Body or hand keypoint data
────────────────────────────────────────
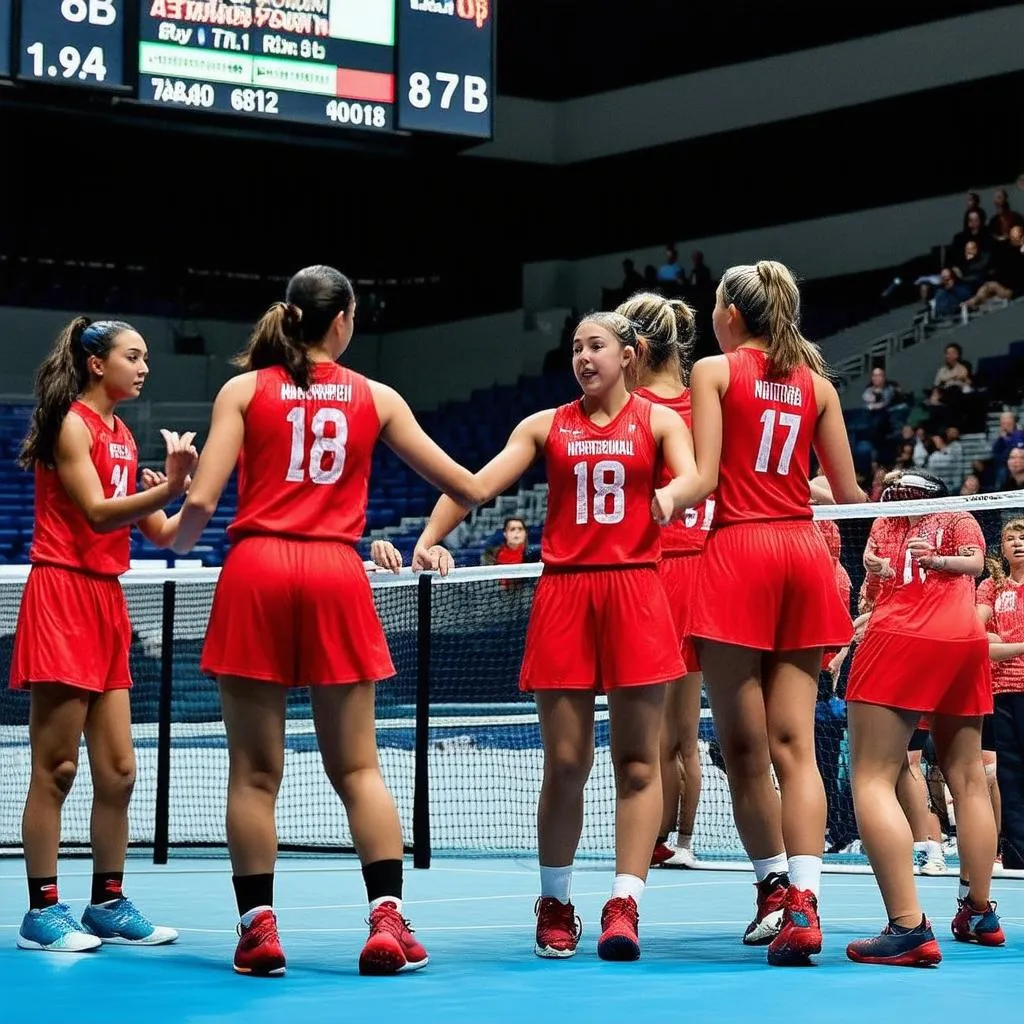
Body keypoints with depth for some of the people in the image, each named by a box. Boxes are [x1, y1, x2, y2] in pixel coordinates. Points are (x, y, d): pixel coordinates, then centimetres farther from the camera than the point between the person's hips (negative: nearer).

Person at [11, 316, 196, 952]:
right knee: (56, 768, -6)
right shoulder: (72, 423, -7)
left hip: (107, 602, 8)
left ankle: (108, 905, 15)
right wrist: (168, 489, -31)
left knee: (118, 770, 7)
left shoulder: (123, 436, 17)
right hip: (63, 596, -8)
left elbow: (158, 531, 16)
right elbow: (97, 513, -19)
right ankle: (43, 911, -1)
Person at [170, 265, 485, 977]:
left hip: (256, 572, -1)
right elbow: (463, 486, 16)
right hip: (337, 575, 1)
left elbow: (201, 501, -3)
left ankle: (259, 928, 2)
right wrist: (477, 488, 39)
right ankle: (388, 920, -5)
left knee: (256, 770, 4)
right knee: (358, 767, 5)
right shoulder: (375, 398, 10)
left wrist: (181, 541, 18)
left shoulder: (245, 390, 5)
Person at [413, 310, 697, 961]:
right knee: (565, 761, 1)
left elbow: (693, 478, -8)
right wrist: (430, 538, -12)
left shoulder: (658, 421, 9)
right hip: (563, 592, 1)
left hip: (634, 592, -1)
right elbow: (481, 481, 2)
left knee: (637, 759, -4)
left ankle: (625, 906, -3)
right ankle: (555, 905, 12)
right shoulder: (546, 426, 12)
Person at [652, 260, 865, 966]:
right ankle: (803, 904, -15)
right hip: (804, 560, 4)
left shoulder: (715, 371, 2)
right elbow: (848, 494, 13)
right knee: (794, 743, -1)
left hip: (738, 554, -4)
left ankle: (776, 892, 9)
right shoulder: (816, 383, 13)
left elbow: (704, 478, -8)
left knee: (745, 748, 4)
────────────────────────────────────────
Requirement =
Return from the data every line that holds "ankle".

Answer box =
left ankle: (108, 905, 15)
right ankle: (43, 911, -1)
left ankle: (259, 928, 2)
right ankle: (388, 920, -5)
left ankle: (625, 906, -3)
right ankle: (555, 905, 12)
right ankle: (803, 904, -15)
left ankle: (776, 892, 9)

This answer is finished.